Electoral bonds have been scrapped but not corporate funding

Summary
- The Supreme Court axed those bonds in the interest of Indian voters. A suitable mechanism is now needed that prioritizes transparency in efforts to curb corruption.
Last week, in Association for Democratic Reforms vs Union of India, a five-judge bench of the Supreme Court unanimously struck down the government’s electoral bonds scheme, finding that the voter’s right to know trumps a donor’s right to privacy. The judgement is welcome for its significant expansion of the voter’s right to know. However, while it strikes down funding through the seemingly anonymous electoral bonds route, it does not ban corporations from funding political parties altogether. Their role in electoral funding will have to be considered in future cases, laws and policies.
Introduced in 2018, the electoral bonds scheme allowed anonymity in political donations. Neither donors nor political parties had to reveal each other’s identity. Before its introduction, companies making donations had to be at least three years old, with donations capped at 7.5% of net profits for the past three years. Donations and the recipient’s name had to be reflected in the company’s profit-and-loss account. The electoral bond scheme lifted these limitations. Further, corporations could conceal these contributions from their shareholders, as donations only needed to be approved by a board resolution. Political parties were exempted from declaring these donations to the Election Commission of India.
The petitioners in the case argued that although the scheme provided formal anonymity, the party receiving the bond would likely know the donor’s identity. There was a real possibility of quid pro quo benefits to the donor by way of licences or influence on policy. Voters, thus, have a right to know.
The government argued that donors have a right to privacy which extends to their political affiliations, including political donations, and the scheme helped curb black money in politics as donors could make donations freely, without the fear of retaliation by a donee’s political opponents.
The judgement is significant for many reasons. First, the voter’s right to know has been extended to the funding of political parties. Till now, this right was limited to information on the criminal antecedents and assets of election candidates.

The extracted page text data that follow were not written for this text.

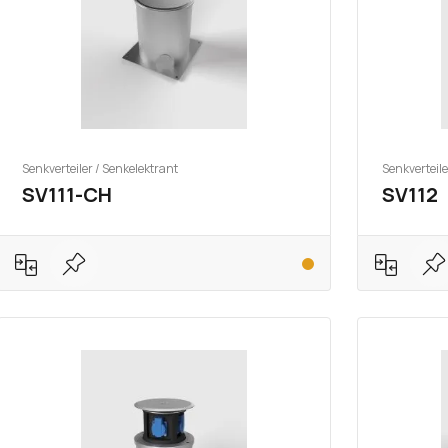
Senkverteiler / Senkelektrant
Senkverteile
SV111-CH
SV112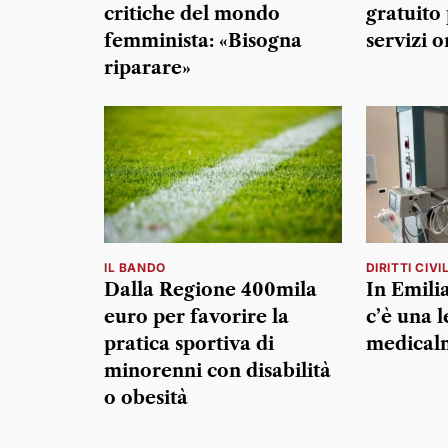
critiche del mondo
gratuito
femminista: «Bisogna
servizi o
riparare»
IL BANDO
DIRITTI CIVIL
Dalla Regione 400mila
In Emil
euro per favorire la
c’è una l
pratica sportiva di
medicalm
minorenni con disabilità
o obesità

Second, the government argued that the scheme was an economic policy, in which courts typically do not interfere. But the court held that it is related to electoral policy, and thus well within the scope of judicial review. Further, the government argued that the scheme was intended to curb black money and corruption, objectives that had earlier led the court to uphold the Prevention of Money Laundering Act and demonetization. In this case, the court found that transparency, and not anonymity, would reduce black money and corruption in politics.
Third, the court fleshed out a proportionality test for administrative actions. It held that black money could only be curbed by a method that least restricted the fundamental rights of voters. The government had less restrictive options, such as electoral trusts under the Income Tax Act, and hence could not justify electoral bonds. Last, the court’s ruling requires a retrospective disclosure of all donations since 2019.

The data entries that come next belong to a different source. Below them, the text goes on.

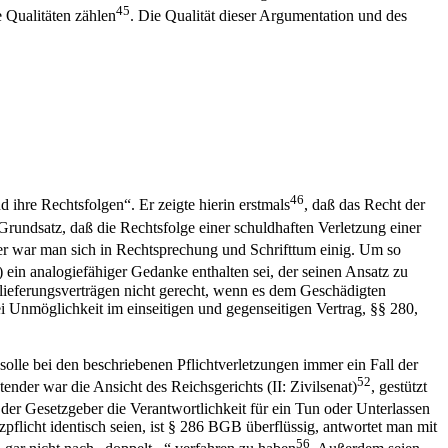
45
 Qualitäten zählen
. Die Qualität dieser Argumentation und des
46
ihre Rechtsfolgen“. Er zeigte hierin erstmals
, daß das Recht der
Grundsatz, daß die Rechtsfolge einer schuldhaften Verletzung einer
er war man sich in Rechtsprechung und Schrifttum einig. Um so
 ein analogiefähiger Gedanke enthalten sei, der seinen Ansatz zu
lieferungsverträgen nicht gerecht, wenn es dem Geschädigten
ei Unmöglichkeit im einseitigen und gegenseitigen Vertrag, §§ 280,
solle bei den beschriebenen Pflichtverletzungen immer ein Fall der
52
nder war die Ansicht des Reichsgerichts (II: Zivilsenat)
, gestützt
er Gesetzgeber die Verantwortlichkeit für ein Tun oder Unterlassen
flicht identisch seien, ist § 286 BGB überflüssig, antwortet man mit
56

Though the scheme was not limited to corporate donors, the judgement finds that most bonds purchased were worth more than ₹1 crore and thus presumably bought by companies. Hence, the right at stake was a corporate donor’s to make political donations.
The judgement will evoke mixed feelings in boardrooms. On one hand, there may be relief owing to respite from any real or perceived pressure to make donations. On the other, existing donors will soon find their names in the public domain. These bonds were purchased under the cover of anonymity provisions, but the court has held that donors would have been aware of the pending case and that the scheme might be struck down.
The argument that corporations enjoy a right to privacy was always a hard sell, particularly in matters of political donations. Corporations enjoy certain fundamental rights under the Constitution, such as the right to equality, which is invoked every time a company challenges a tender before a high court. But a company is a statutory creation, and at a minimum, its shareholders are entitled to know how it spends its money. Directors also have a broader obligation to the “community" under Section 166 of the Companies Act to the “community." In the case of political donations, those rights and obligations arguably extend to a larger class of stakeholders—voters.
Corporations have been at the forefront of expanding the right to freedom of speech and expression. The Supreme Court has also protected advertising as a form of commercial speech. However, the argument that political funding is also a form of speech and expression was not made before the court, possibly because corporate donors were not represented in these proceedings. In Citizens United (2010), the US Supreme Court struck down a ban on independent political expenditure by corporations and labour unions as violating their freedom of speech.
The relationship between industry and political funding is an old one, dating back to the freedom struggle, and the court has not banned corporate funding of political parties. The government’s concern that black money should not fund politics is valid. The challenge is to find a suitable mechanism to regulate corporate donations. It will no doubt come back to the courts. In their next iteration, laws regulating corporate political funding must promote transparency as a value. Sunlight is the best disinfectant.